Using the data below, gather each line that includes the word "parameters".

══ RECORDS SHOWN

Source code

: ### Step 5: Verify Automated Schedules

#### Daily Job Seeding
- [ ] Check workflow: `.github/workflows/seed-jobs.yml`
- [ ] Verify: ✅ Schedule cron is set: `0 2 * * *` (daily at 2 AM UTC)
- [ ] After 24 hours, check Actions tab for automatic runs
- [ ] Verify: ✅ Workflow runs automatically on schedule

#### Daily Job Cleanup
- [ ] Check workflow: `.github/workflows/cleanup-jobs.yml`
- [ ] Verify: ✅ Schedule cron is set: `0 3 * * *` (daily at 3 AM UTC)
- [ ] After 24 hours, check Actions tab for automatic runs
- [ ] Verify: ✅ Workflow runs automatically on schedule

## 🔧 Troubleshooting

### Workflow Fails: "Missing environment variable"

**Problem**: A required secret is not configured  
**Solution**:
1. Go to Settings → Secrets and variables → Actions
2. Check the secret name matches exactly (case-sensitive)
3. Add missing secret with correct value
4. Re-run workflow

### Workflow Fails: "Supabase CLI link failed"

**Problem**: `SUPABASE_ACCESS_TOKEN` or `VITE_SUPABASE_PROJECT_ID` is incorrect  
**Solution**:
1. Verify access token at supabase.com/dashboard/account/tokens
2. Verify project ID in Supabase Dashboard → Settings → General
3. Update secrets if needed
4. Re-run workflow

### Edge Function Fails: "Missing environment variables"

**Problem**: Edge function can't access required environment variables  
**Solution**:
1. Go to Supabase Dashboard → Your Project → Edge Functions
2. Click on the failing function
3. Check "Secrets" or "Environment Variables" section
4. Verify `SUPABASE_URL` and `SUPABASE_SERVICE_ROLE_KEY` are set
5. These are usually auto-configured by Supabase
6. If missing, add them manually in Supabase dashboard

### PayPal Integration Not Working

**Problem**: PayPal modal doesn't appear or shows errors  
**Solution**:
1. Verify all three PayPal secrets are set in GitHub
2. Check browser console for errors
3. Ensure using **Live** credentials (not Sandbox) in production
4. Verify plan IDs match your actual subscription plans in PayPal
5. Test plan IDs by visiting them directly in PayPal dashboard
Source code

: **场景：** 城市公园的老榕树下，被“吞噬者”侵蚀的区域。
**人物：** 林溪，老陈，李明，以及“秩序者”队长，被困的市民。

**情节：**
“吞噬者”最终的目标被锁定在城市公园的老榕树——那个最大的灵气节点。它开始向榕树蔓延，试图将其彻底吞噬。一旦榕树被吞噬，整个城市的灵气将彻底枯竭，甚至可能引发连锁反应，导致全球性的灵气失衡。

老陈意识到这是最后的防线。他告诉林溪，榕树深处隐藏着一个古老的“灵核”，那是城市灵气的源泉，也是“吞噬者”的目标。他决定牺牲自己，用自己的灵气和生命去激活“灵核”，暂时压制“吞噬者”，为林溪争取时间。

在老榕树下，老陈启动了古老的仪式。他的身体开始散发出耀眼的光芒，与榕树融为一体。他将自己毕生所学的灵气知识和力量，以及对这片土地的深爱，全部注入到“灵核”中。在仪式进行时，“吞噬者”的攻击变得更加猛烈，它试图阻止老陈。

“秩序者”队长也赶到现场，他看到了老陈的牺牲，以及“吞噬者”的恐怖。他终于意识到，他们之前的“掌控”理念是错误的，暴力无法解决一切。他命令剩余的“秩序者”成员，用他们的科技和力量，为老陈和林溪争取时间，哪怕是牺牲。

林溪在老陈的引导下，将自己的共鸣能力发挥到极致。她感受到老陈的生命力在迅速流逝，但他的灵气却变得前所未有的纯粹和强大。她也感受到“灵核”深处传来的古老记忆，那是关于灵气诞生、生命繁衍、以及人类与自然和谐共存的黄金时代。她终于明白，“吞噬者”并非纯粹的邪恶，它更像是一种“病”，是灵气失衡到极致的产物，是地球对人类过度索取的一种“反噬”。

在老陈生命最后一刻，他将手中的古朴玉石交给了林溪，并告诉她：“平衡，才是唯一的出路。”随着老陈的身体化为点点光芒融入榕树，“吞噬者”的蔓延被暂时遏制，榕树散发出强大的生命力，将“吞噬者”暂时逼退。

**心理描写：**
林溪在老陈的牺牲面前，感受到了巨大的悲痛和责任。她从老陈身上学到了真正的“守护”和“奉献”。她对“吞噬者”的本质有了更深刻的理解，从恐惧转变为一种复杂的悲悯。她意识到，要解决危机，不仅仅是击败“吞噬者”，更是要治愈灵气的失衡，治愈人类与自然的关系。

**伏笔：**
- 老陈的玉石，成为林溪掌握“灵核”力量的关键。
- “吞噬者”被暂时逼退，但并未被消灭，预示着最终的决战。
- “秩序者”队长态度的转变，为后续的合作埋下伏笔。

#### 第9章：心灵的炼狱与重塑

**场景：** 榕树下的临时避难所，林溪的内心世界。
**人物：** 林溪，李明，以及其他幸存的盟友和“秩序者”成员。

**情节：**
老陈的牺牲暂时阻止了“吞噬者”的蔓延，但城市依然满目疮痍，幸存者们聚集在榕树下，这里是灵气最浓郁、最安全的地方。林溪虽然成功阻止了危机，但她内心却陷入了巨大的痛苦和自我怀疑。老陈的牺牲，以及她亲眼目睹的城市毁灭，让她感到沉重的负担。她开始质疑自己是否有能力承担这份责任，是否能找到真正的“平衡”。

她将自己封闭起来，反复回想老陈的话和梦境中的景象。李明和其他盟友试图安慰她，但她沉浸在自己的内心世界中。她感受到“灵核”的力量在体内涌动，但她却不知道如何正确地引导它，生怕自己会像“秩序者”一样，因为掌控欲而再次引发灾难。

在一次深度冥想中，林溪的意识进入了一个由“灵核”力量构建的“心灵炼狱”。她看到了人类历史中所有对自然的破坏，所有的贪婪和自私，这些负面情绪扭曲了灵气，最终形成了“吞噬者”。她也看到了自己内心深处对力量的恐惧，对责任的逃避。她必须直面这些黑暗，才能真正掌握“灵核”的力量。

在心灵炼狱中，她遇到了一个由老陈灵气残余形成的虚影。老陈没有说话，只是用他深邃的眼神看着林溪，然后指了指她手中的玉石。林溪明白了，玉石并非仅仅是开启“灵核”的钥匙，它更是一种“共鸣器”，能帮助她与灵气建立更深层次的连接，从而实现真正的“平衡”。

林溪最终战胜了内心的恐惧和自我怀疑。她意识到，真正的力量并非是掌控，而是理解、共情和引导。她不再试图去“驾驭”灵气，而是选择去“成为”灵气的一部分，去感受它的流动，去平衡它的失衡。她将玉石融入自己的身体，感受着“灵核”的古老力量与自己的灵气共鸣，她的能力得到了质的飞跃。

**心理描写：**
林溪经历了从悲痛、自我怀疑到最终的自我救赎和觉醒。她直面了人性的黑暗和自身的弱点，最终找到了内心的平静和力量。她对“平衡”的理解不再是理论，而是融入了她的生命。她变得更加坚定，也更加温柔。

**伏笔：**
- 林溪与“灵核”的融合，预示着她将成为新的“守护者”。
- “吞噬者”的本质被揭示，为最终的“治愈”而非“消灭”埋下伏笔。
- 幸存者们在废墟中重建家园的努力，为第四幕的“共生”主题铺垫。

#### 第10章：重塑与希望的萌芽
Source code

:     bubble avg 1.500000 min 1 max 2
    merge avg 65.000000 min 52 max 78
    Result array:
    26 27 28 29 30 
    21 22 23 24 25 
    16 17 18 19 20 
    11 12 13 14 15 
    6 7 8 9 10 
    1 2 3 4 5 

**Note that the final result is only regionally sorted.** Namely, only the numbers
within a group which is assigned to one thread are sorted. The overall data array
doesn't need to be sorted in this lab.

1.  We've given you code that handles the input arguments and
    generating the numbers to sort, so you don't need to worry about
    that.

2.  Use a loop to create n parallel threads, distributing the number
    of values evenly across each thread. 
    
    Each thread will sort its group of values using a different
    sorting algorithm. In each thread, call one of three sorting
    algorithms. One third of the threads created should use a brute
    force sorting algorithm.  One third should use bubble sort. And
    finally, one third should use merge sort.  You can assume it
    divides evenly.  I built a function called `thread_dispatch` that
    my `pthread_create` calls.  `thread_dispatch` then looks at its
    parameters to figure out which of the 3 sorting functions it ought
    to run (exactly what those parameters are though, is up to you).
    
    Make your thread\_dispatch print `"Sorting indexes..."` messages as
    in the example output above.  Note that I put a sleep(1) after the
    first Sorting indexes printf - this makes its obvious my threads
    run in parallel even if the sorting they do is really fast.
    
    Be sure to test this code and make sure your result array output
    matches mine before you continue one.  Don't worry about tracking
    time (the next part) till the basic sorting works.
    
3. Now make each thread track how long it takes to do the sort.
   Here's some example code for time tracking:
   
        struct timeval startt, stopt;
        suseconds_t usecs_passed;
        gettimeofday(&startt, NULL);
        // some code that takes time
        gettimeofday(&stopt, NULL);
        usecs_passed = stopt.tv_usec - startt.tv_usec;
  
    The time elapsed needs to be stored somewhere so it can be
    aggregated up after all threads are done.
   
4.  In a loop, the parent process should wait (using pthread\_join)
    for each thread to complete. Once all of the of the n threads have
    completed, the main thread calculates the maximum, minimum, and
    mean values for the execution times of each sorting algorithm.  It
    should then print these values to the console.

════

* [SOLVED PROBLEM]
    parameters to figure out which of the 3 sorting functions it ought
    to run (exactly what those parameters are though, is up to you).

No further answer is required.